In November 2017, Vox published an article containing the accounts of four female journalists who said that Thrush engaged in inappropriate sexual behavior toward them. The incidents recounted in the Vox story about Thrush involve four women over a five-year period while he worked at Politico, and the women alleged Thrush groped and kissed them against their will. One woman alleged Thrush engaged in office gossip about her following an unwanted kiss. In a statement published on his Facebook page, Thrush disputed gossiping about the woman. After the publication of the article, The New York Times suspended Thrush, who issued a statement that read in part: "Over the past several years, I have responded to a succession of personal and health crises by drinking heavily. During that period, I have done things that I am ashamed of, actions that have brought great hurt to my family and friends. I have not taken a drink since June 15, 2017, have resumed counseling and will soon begin outpatient treatment for alcoholism. I am working hard to repair the damage I have done." The Times issued a statement saying, "We support his decision to enter a substance-abuse program."

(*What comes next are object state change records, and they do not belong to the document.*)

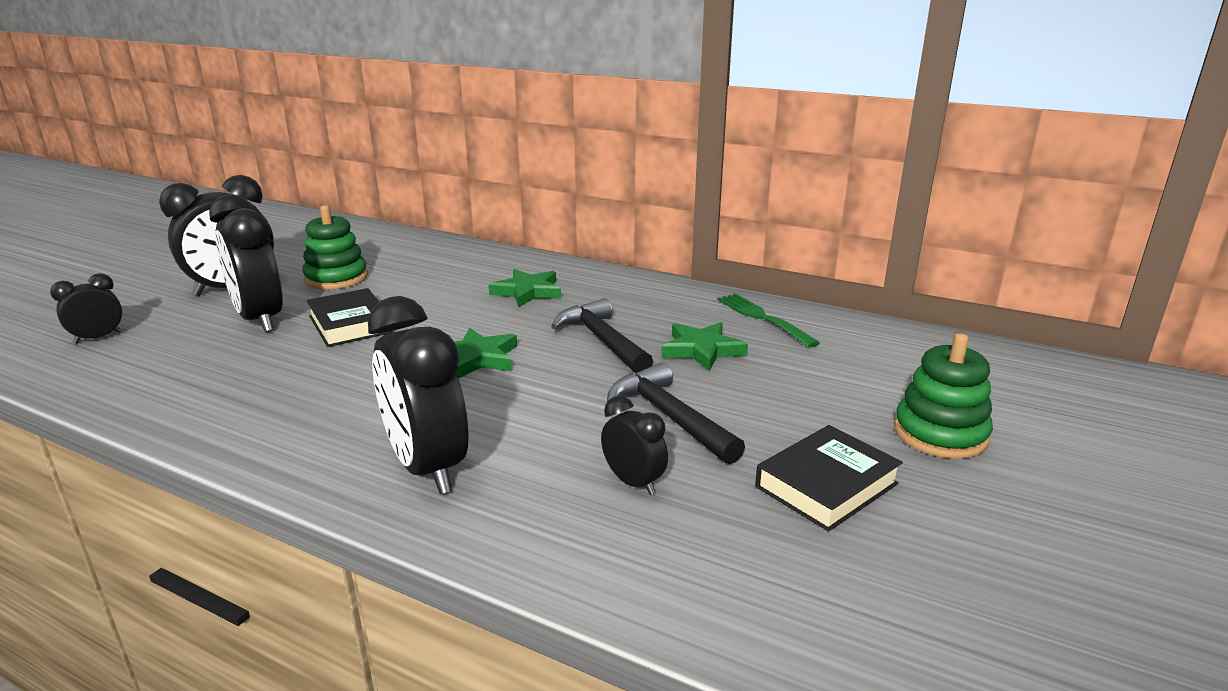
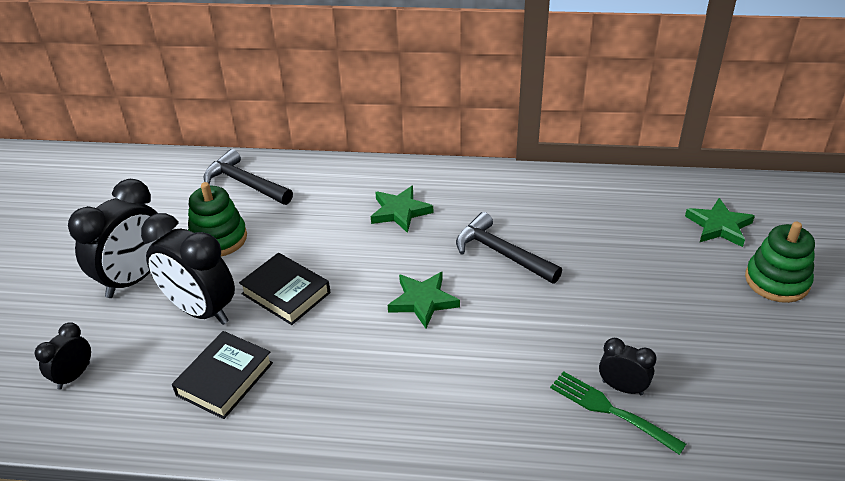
camera: 20 degrees left, 15 degrees up
black clock [368,296,468,494] -> none
black hammer [607,362,745,464] -> black hammer moved to [203,149,293,205]
green star [661,322,748,372] -> green star moved to [685,198,755,247]
green fork [717,294,820,347] -> green fork moved to [550,371,686,455]
black book [755,425,903,532] -> black book moved to [172,331,273,419]

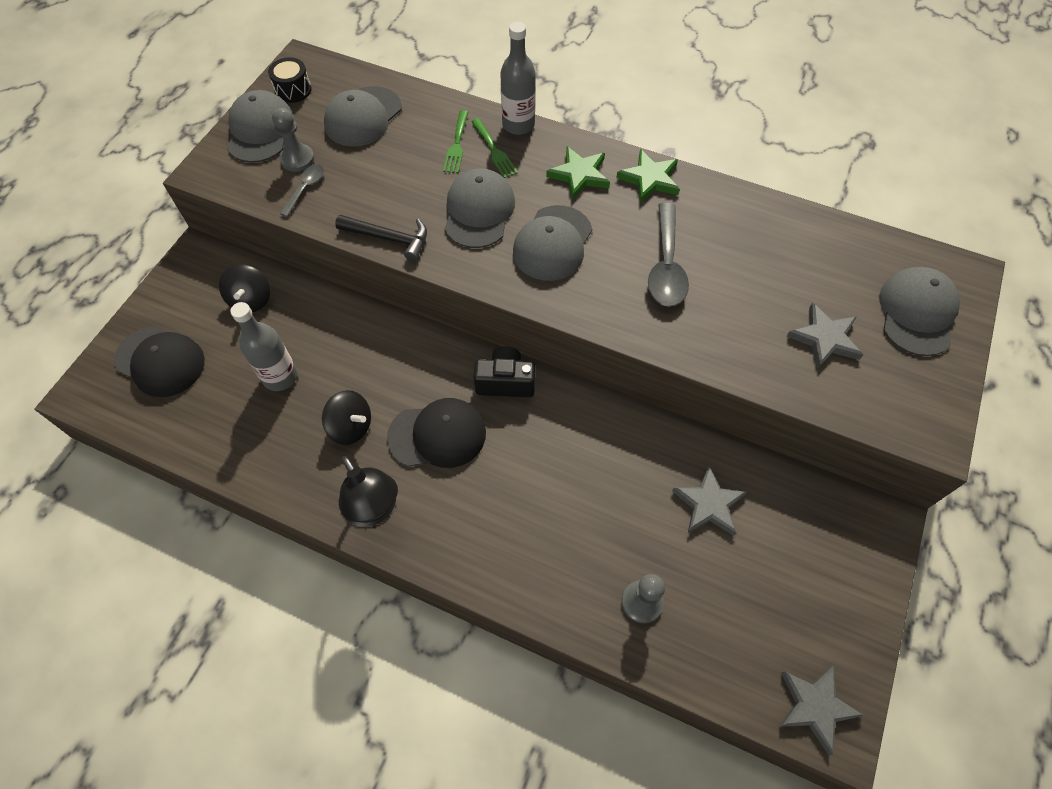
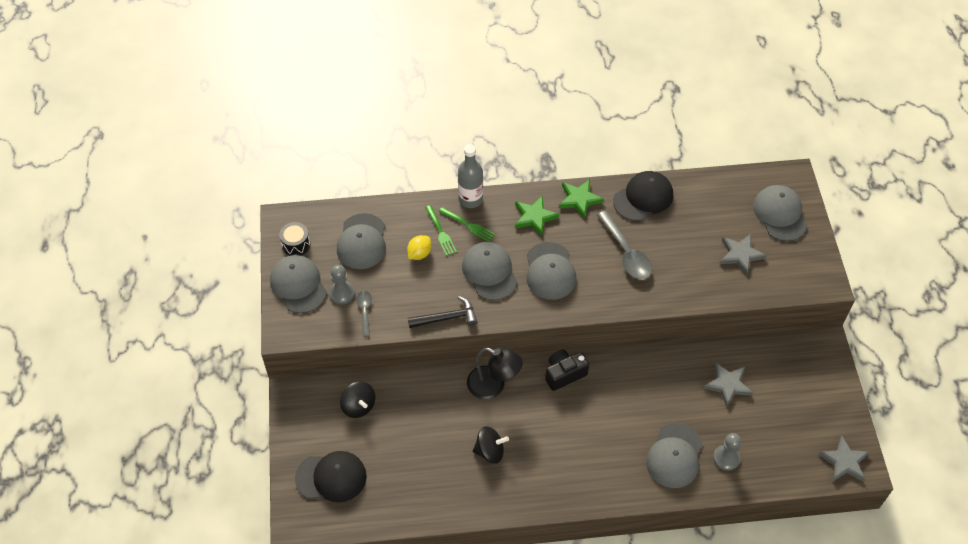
camera: 30 degrees left, 5 degrees down
grey bottle [231,302,298,391] -> none
black lamp [339,456,398,527] -> black lamp moved to [467,348,523,399]
black cap [387,398,486,468] -> black cap moved to [613,171,673,221]
none -> yellow lemon [407,235,432,260]
none -> grey cap [646,423,703,488]

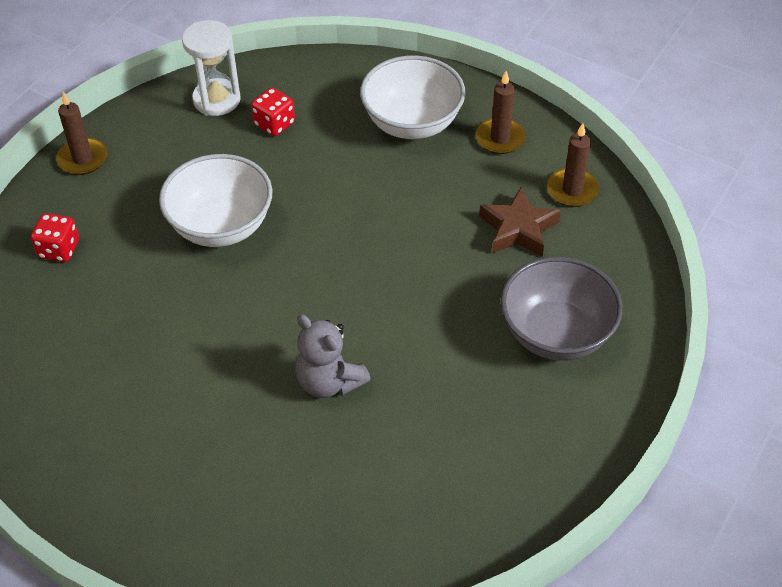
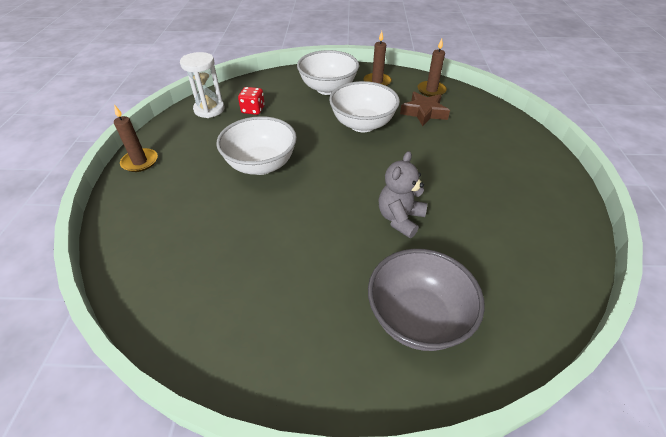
camera: 30 degrees left, 5 degrees down
red dice [31,213,79,262] -> none
grey teddy bear [295,315,371,398] -> grey teddy bear turned 105 degrees clockwise [379,151,427,238]
grey bowl [500,257,623,361] -> grey bowl moved to [368,249,485,351]
none -> white bowl [329,81,400,132]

On December 20, 2017, The New York Times reported after an investigation that Thrush was permanently removed from covering the White House and would remain suspended until late January 2018. The Times specified Thrush would be reassigned to a beat about the "social safety net in the age of Trump, particularly HUD and HHS." It has been noted Thrush was moved to a subject that greatly affects women and that covering the social safety net is considered a "punishment" or demotion from covering the White House. He was also required to undergo unspecified "training designed to improve his workplace conduct," according to a statement by Times Executive Editor Dean Baquet. The behavioral inquiry interviewed 30 people from inside and outside of the newspaper in Washington and New York and was led by an internal attorney Charlotte Behrendt. Carolyn Ryan, an assistant managing editor at The Times, said of the inquiry, "The people who worked most closely with Glenn in the bureau—men, women, young, old—were supportive of him and did believe that he could contribute and hadn’t seen the kind of behavior that had been described."

==Personal life==
Thrush is married to Diane Webber, an editor at NPR, and lives in Kensington, Maryland. They have twin sons.

==In popular culture==
Thrush was portrayed by Bobby Moynihan in multiple episodes of Saturday Night Live, interacting with White House Press Secretary Sean Spicer (Melissa McCarthy). Thrush credits the SNL portrayal for raising his profile and said that "it probably gets my phone calls answered a little bit more quickly."